Mi interrogo sul possibile futuro industriale del paese, sul contributo italiano all’economia globalizzata, sulla tipologia di lavori che saranno presenti sul mercato nazionale tra 10 o 20 anni. Parto da una constatazione allarmante: l’Italia – cosi’ come altri paesi dell’Europa mediterranea – non appartiene ne’ alla fascia dei paesi in via di sviluppo, dove le imprese delocalizzano e sfruttano i bassi costi del lavoro, ne’ alla fascia dei paesi piu’ tecnologicamente avanzati, dove si costruiscono i prodotti e i settori del futuro. Il rischio per il paese, in parte gia’ realta’, e’ quello di essere bypassato.

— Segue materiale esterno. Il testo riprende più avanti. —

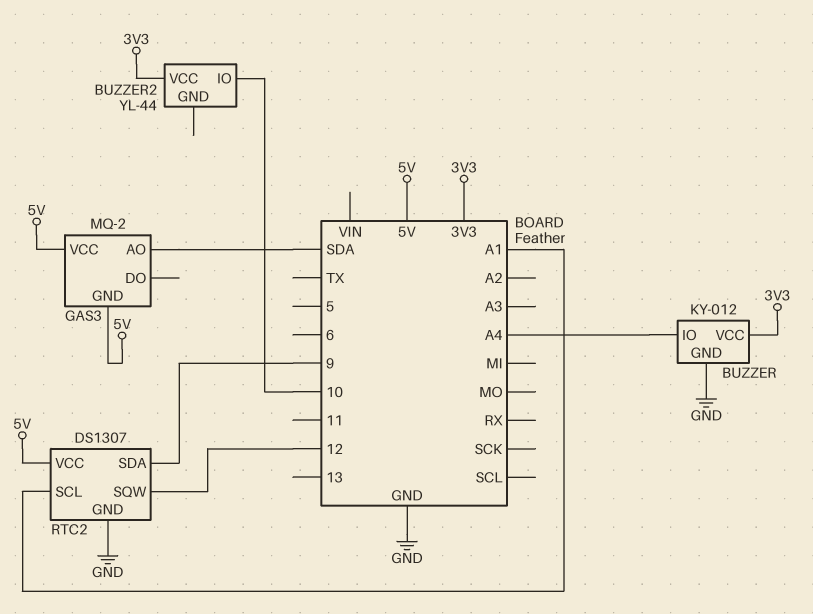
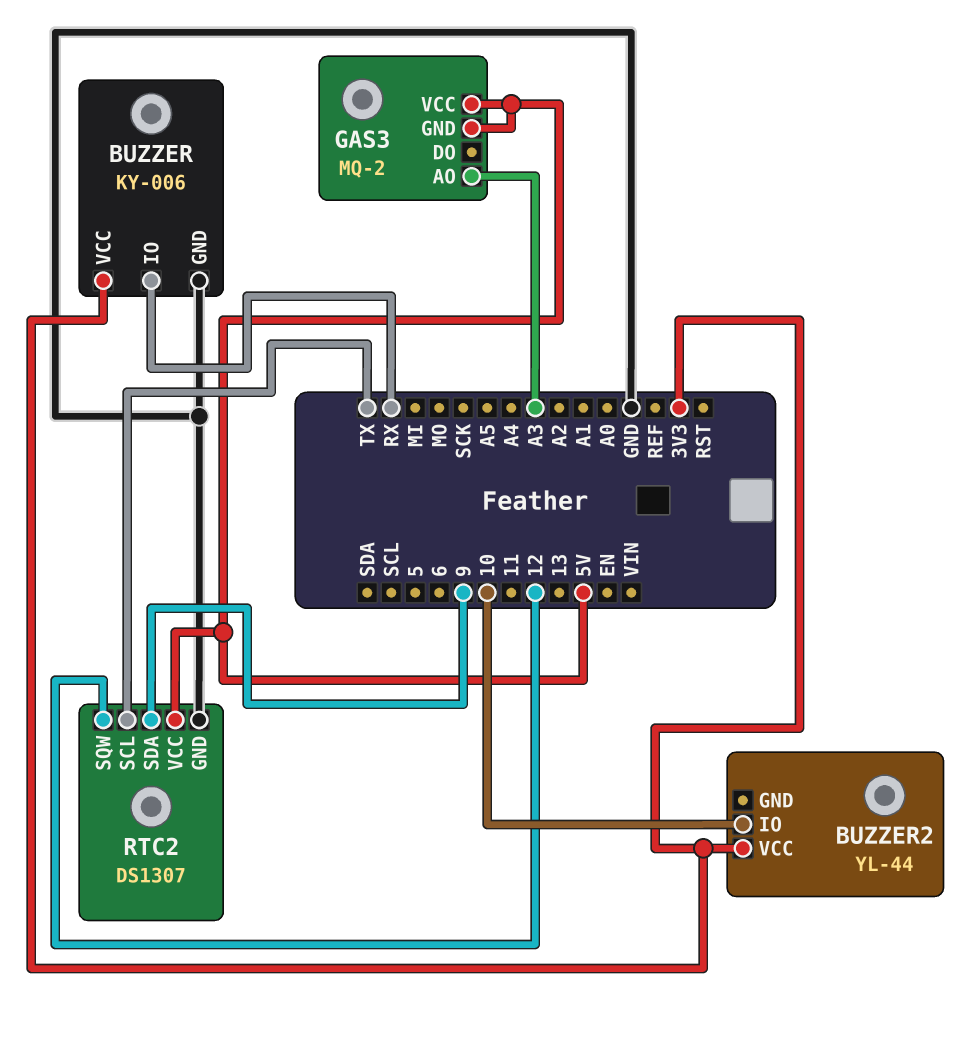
BUZZER: KY-012 -> KY-006
BUZZER pin IO: A4 -> RX
GAS3 pin AO: SDA -> A3
RTC2 pin SCL: A1 -> TX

Fatto salvo i molti casi di alta specializzazione e grande innovazione, il destino dell’industria pesante cosi’ come dei settori manufatturieri classici – tessile/abbigliamento, cuoio/calzature, mobili, metalmeccanica – sembra gia’ segnato: molte imprese stanno gia’ chiudendo, delocalizzando e lasciando quote di mercato ai competitori cinesi o di altri paesi emergenti. La FIAT affossa Melfi e apre in Serbia. Possiamo non ritenerlo giusto, con ottime ragioni, ma la domanda che FIAT e molte altre aziende sono costrette a farsi per rimanere competitive e’: “perche’ l’Italia?”